In term of product, Cohesity develops software but sells appliance, the C2000 line, to continue in the idea of simplicity. Physically the CDP is a 2U chassis with 4 nodes and users can start with 3 nodes. 2 models exist: C2300 and C2500 with respectively 48TB HDD and 3.2TB PCIe SSD and 96TB HDD and 6.4TB PCIe SSD and both have 8 10GbE ports - 2 ports per node. Cohesity builds 3 software layers: OASIS (Open Architecture for Scalable Intelligent Storage), Storage Services and an Application Environment. The product is managed via a very intuitive GUI and CLI and can be integrated with a REST API. With a strong DNA in distributed software and in particular file system, the team develops SnapFS, a shared-nothing strongly consistent distributed file system that span every node, that represents the core of the solution.

For data services, Cohesity provides snapshots & clones, global deduplication (inline and post with 8-16KB granularity), replication (tunable but by default 2 copies), auto-tiering in both directions (SSD <-> HDD) and non disruptive operations.
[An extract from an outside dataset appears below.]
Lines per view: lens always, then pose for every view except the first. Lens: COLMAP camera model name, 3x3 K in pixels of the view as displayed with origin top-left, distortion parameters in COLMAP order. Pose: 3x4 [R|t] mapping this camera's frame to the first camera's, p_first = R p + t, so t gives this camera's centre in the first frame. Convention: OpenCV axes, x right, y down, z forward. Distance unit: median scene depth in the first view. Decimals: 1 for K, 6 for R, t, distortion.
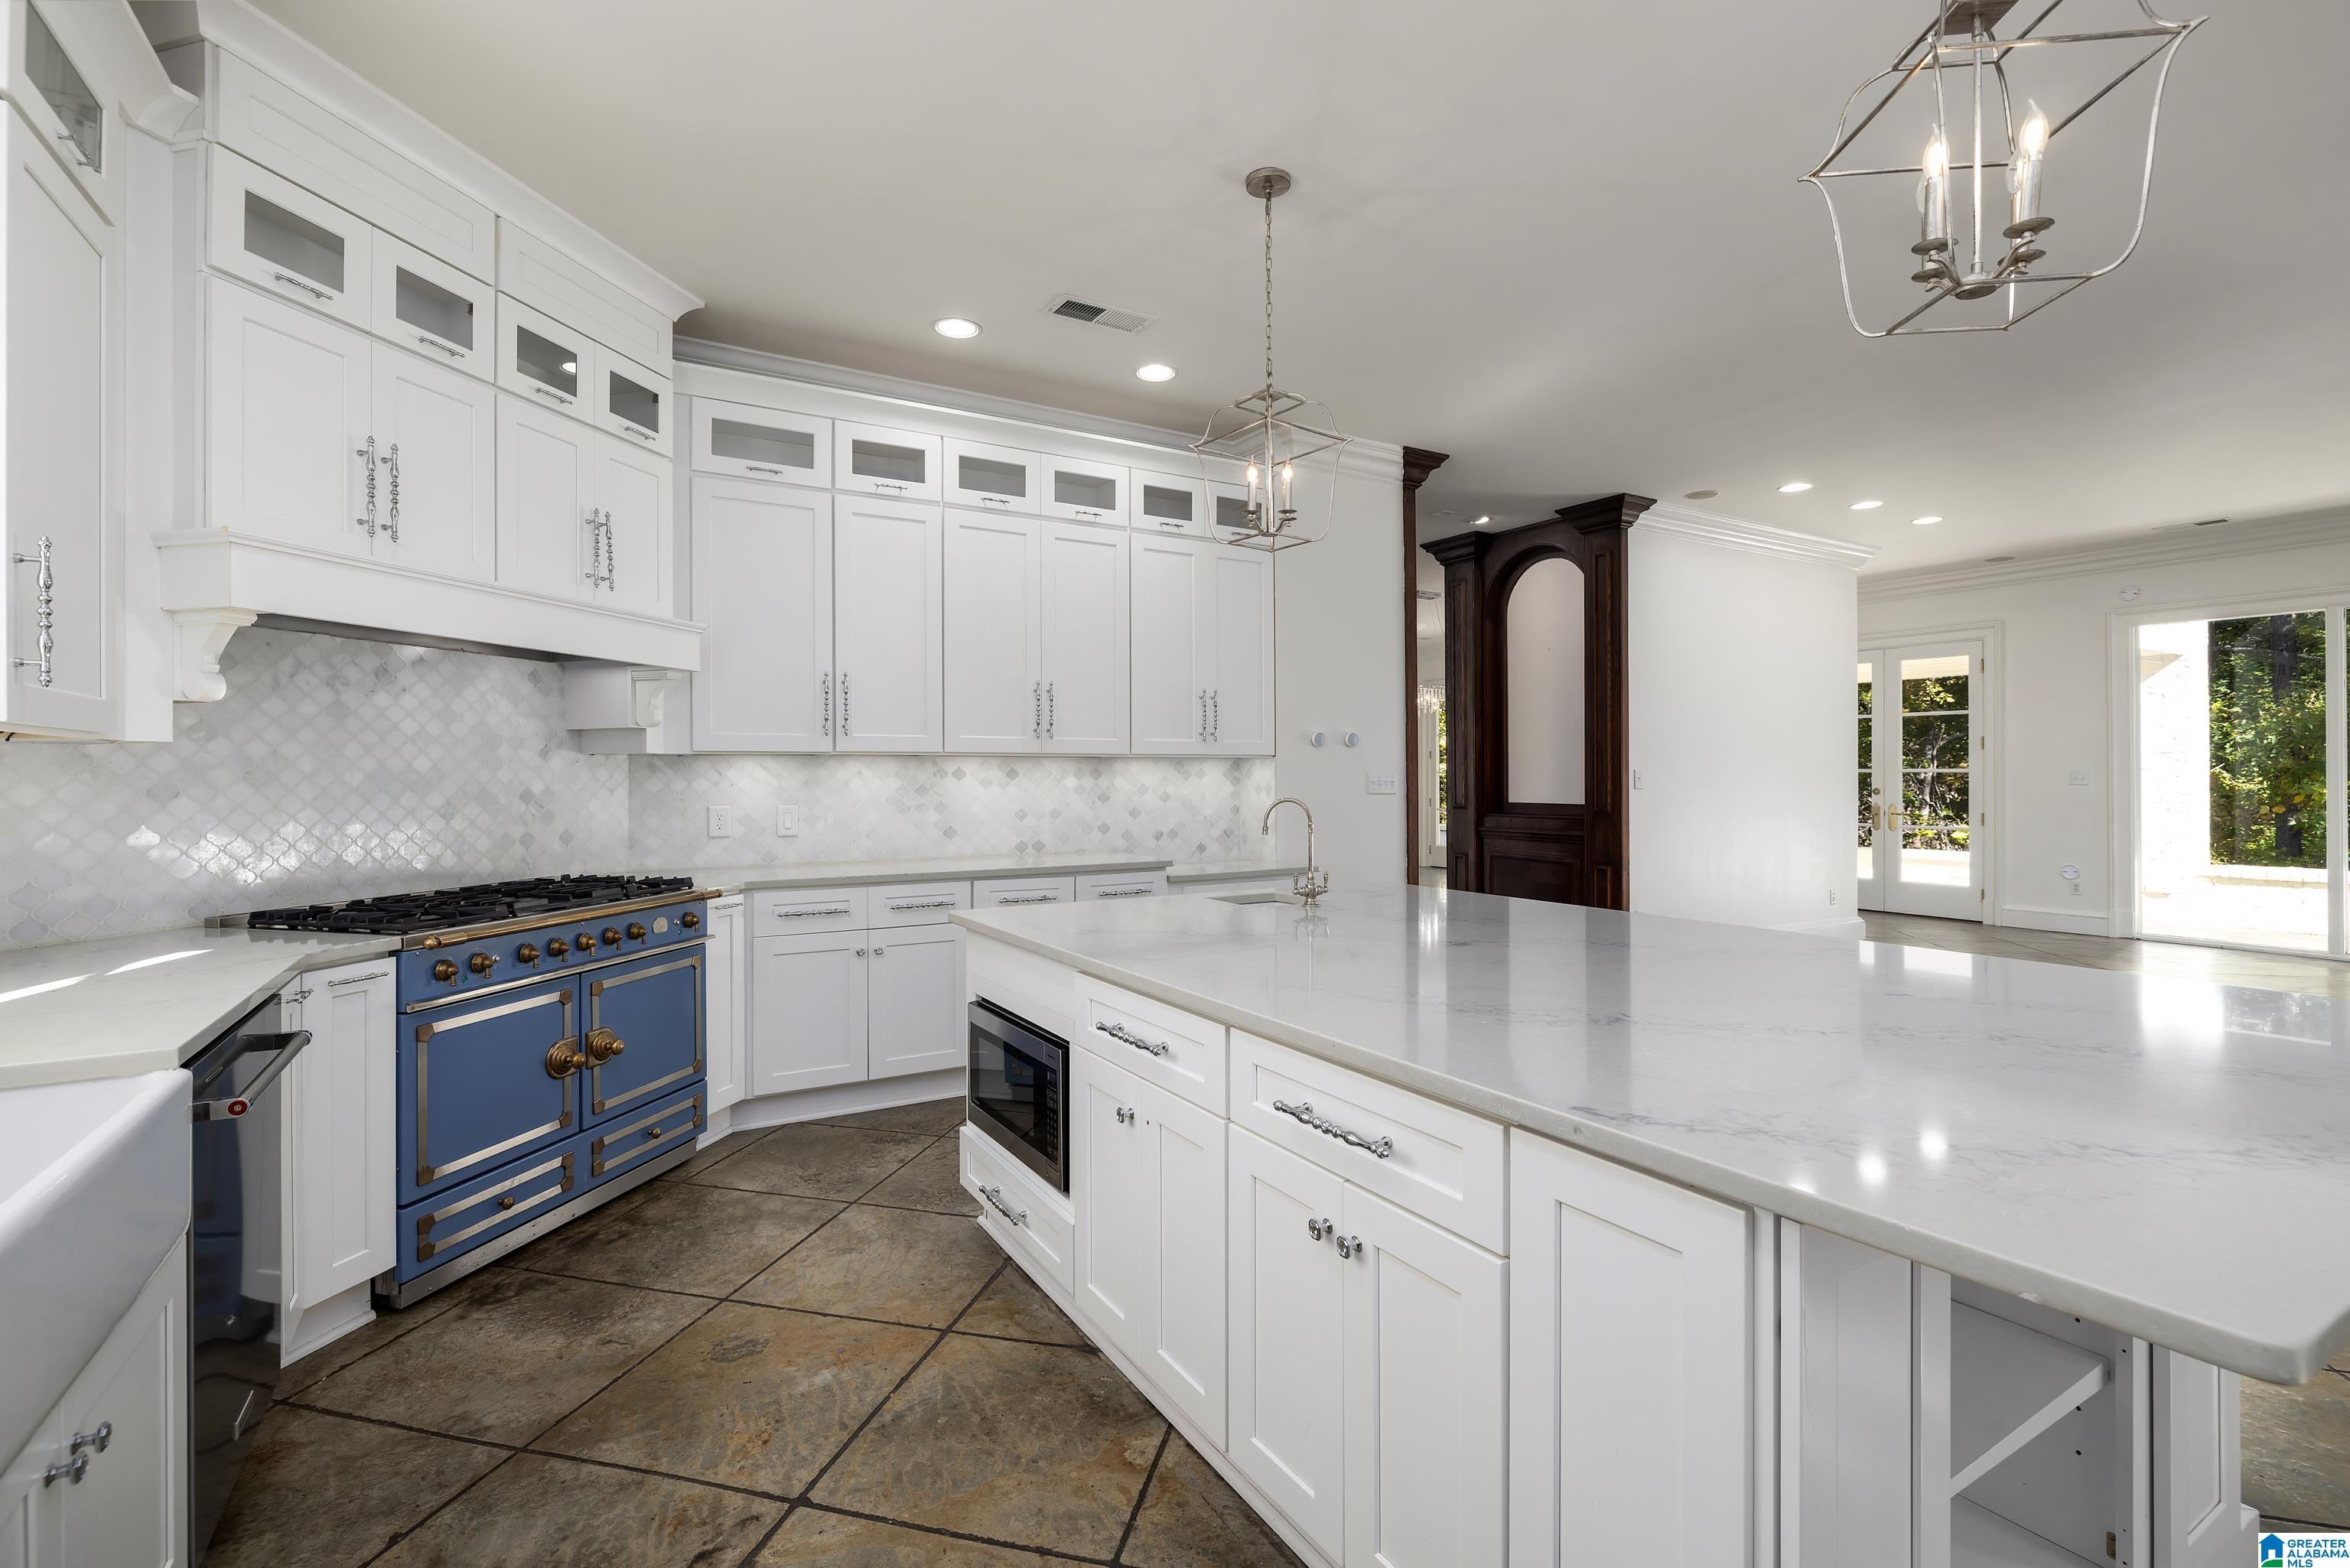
lens RADIAL K [[1053.9, 0, 1161.9], [0, 1053.9, 764.2], [0, 0, 1]] dist [-0.003568, 0.000928]
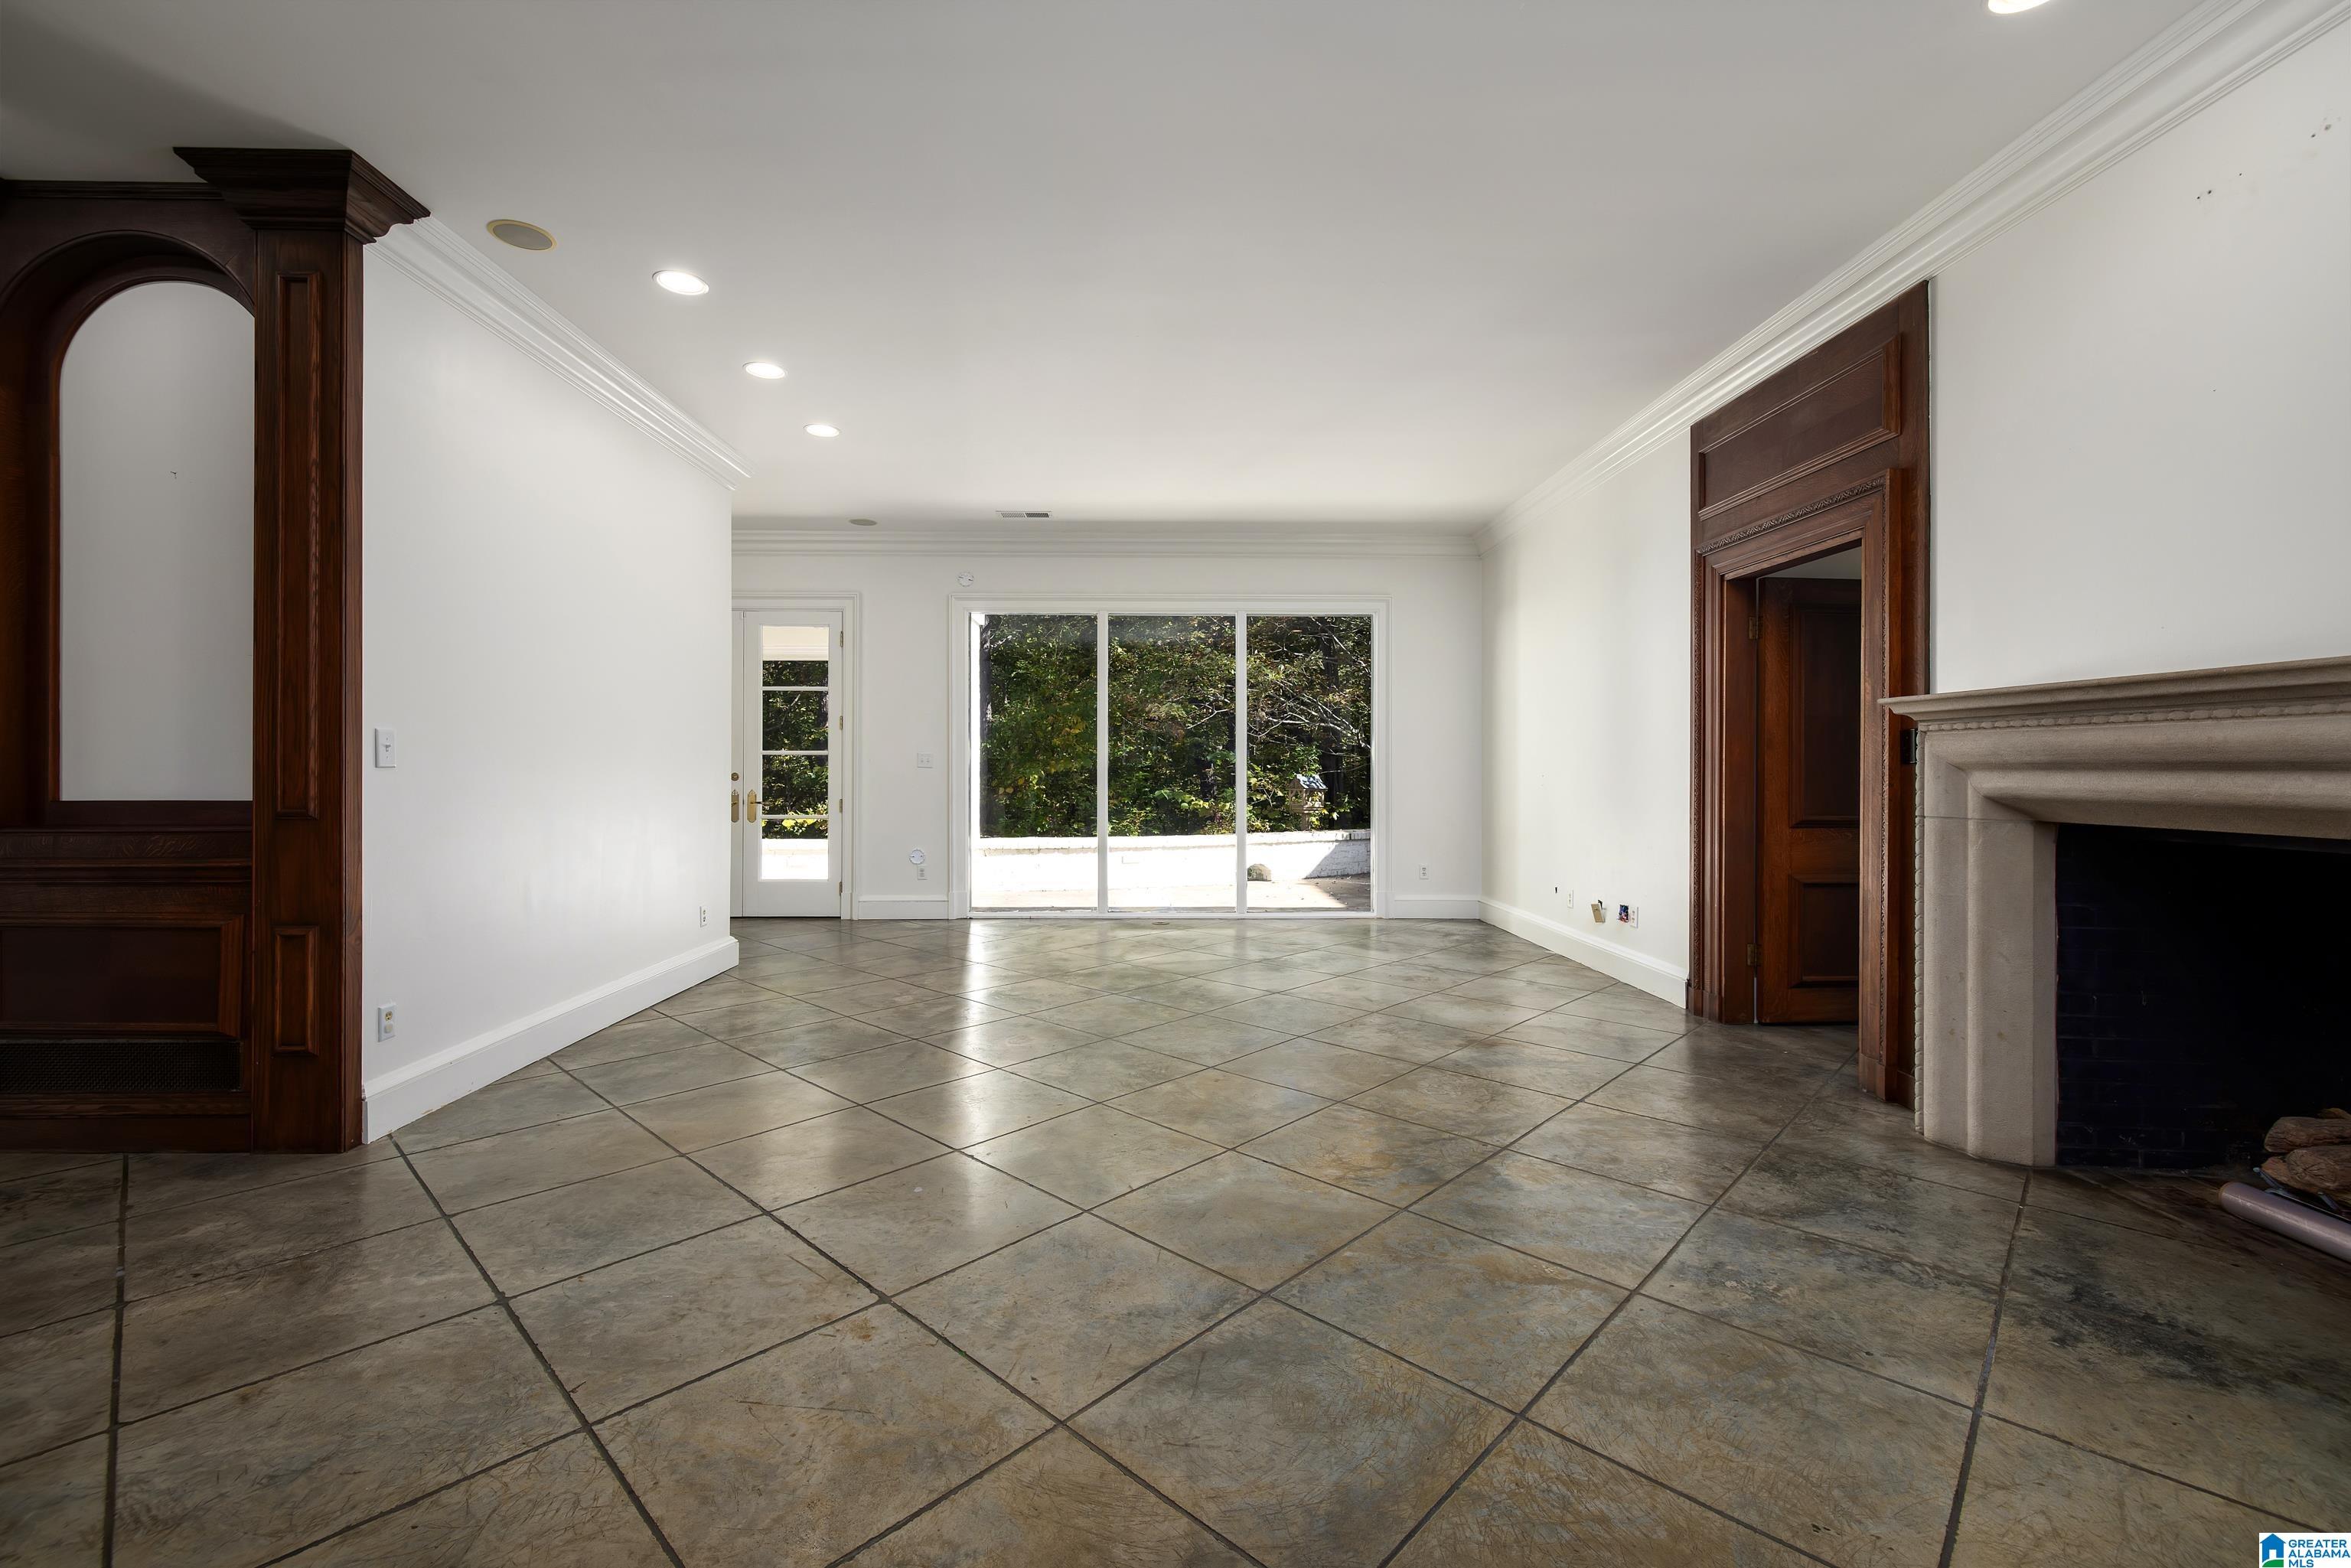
lens RADIAL K [[996.5, 0, 1182.7], [0, 996.5, 760.1], [0, 0, 1]] dist [-0.001338, -0.000007]
pose [[0.485917, 0.005632, 0.873987, 0.427338], [-0.000358, 0.999980, -0.006244, 0.046184], [-0.874005, 0.002721, 0.485909, 0.836998]]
Erasure Coding will be ready in 2016. Analytics is one of the key value of the platform and things like indexed backups, search capabilities and reports complete the picture. Above, Cohesity expose SnapFS via different protocols such distributed NFSv3, a RESTful API and of course the ability to connect to VMware instances via VADP. SMB, iSCSI and HDFS will be offered laer. The solution is of course infinitely scalable, will receive more and more features soon, and is today positioned as a mid-market environment with VMware and is priced below $100K. In fact many primary storage vendor could dream about these features set. Cohesity really changes the landscape of Data Protection and participate to the new adventure of Converged Secondary Storage with players like Rubrik. It's no more just storing data it's about storing and processing data on the same platform.